George Milton fears that his long-time friend and travelling companion, Lennie Small, will one day get them both into deep trouble. In fact this has already happened on previous occasions prior to the start of the novel, but the worst incident occurs near the end of the story, when Lennie ends up killing Curley's wife purely by accident.
The trouble is that Lennie is both mentally backward and physically very strong. He is not aware of his own great strength; he cannot control it. He kills Curley's wife most inadvertently by snapping her neck after she invited him to stroke her hair, to feel its softness.

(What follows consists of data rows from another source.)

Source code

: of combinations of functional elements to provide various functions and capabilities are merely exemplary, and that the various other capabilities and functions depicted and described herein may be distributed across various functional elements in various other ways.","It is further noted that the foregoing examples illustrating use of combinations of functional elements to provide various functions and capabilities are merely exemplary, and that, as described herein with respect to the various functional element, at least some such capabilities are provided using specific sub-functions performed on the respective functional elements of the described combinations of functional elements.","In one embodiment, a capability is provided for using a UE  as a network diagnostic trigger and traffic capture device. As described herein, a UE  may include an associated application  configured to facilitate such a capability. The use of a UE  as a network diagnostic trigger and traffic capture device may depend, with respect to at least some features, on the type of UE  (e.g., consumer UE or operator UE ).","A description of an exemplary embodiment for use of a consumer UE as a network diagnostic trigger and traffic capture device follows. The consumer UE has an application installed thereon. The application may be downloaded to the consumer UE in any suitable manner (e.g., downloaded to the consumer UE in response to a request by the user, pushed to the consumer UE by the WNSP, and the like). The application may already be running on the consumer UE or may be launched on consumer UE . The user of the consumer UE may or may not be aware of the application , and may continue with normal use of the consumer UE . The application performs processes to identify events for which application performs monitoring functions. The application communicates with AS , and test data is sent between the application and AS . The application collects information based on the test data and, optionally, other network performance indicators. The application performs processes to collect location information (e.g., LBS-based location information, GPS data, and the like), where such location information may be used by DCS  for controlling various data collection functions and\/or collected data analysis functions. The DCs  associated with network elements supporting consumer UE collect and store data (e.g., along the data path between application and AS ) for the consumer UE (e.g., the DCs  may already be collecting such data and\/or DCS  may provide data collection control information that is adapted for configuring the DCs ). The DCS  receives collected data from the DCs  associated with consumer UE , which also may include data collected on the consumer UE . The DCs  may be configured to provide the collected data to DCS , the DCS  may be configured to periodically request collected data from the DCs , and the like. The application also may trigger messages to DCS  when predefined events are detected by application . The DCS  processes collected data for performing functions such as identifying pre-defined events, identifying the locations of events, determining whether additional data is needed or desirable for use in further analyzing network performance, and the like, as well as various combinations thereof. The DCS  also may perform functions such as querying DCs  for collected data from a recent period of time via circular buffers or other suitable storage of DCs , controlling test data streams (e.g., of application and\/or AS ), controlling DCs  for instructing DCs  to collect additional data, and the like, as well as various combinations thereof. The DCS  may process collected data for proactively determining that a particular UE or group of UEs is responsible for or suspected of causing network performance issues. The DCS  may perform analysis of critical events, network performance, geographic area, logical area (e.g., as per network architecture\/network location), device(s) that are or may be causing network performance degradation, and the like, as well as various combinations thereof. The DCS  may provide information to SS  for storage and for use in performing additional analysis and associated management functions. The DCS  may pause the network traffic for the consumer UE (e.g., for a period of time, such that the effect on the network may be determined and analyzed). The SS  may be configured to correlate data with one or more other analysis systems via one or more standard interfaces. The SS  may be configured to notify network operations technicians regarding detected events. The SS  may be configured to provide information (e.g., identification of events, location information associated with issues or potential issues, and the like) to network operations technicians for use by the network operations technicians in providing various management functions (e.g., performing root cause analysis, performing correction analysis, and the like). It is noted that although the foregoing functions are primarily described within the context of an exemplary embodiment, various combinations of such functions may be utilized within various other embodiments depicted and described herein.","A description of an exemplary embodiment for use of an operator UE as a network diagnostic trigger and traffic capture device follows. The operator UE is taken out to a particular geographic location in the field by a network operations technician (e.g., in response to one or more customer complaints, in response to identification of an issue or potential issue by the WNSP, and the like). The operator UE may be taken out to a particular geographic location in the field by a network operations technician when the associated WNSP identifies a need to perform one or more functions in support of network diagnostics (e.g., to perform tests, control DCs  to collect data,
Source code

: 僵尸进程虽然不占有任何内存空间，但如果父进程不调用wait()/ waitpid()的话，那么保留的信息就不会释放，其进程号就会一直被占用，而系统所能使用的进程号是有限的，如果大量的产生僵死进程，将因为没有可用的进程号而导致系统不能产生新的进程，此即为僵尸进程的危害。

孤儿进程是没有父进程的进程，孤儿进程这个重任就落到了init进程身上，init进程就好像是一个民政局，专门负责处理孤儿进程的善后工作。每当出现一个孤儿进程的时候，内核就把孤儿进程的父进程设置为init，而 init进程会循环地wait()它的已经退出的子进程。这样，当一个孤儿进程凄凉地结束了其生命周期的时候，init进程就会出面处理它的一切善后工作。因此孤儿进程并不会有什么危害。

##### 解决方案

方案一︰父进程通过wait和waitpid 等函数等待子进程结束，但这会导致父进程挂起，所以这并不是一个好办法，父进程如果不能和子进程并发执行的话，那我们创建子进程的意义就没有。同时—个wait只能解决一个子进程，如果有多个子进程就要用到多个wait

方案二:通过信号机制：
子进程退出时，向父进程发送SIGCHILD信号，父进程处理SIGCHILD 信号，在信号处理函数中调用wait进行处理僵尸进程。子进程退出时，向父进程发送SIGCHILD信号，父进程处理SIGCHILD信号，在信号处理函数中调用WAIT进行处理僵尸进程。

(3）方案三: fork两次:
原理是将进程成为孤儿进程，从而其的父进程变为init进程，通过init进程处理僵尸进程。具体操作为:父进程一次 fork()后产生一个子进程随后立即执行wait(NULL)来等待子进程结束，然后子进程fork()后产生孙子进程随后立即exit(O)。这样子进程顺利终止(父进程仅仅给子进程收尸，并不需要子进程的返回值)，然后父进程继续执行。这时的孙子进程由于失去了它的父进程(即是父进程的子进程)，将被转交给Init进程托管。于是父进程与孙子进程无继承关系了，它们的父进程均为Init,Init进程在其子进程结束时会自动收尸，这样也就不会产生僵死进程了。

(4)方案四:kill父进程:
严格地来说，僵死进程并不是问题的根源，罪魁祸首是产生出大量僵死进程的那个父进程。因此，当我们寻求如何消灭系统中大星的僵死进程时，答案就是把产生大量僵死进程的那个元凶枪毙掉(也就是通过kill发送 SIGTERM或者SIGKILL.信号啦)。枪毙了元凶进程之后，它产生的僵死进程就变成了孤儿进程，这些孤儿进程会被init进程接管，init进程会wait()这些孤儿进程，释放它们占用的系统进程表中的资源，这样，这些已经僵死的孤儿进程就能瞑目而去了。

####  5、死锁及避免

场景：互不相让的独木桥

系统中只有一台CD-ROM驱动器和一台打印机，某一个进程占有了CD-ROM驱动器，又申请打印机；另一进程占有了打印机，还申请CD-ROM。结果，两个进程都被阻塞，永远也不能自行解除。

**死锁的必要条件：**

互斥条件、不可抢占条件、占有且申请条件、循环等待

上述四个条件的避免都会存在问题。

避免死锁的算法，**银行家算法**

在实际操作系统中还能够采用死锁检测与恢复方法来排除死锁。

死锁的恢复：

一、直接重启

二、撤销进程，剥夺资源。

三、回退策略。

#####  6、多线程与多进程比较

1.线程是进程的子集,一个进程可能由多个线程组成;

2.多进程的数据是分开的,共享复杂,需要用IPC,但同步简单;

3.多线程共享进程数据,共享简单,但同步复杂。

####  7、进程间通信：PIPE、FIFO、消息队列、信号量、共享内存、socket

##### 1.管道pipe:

He just likes to pet soft things, by his own admission, but he ends up petting too hard. Earlier in the story he accidentally kills his pet puppy in the same way. George also remembers how they were recently chased out of town after Lennie tried to pet a girl's dress; she thought he was trying to rape her. In the incident with Curley's wife, he gets confused when she tells him that he's messing her hair up; instead of letting go, he just hangs on and ends up shaking her to death. But the story makes quite clear that he never meant to hurt her at all.
George is always worried about the prospect of Lennie getting into trouble, but he never leaves him. On the contrary, he is the more resolved to protect him, because, as he says to him: 'Somebody'd shoot you for a coyote if you was by yourself.' Lennie simply wouldn't be able to survive on his own; he needs George. But George needs him too; he is a good-hearted, affectionate friend. Their friendship is something of a wonder to the other itinerant ranch workers who generally travel alone. But Lennie and George are the exception, and because they have each other, they do not suffer from the same degree of loneliness that other migratory workers do.
In spite of everything, then, George sticks by Lennie. When finally Lennie is being hunted down for the murder of Curley's wife, George shoots him in an act of compassion, to prevent him being lynched or incarcerated.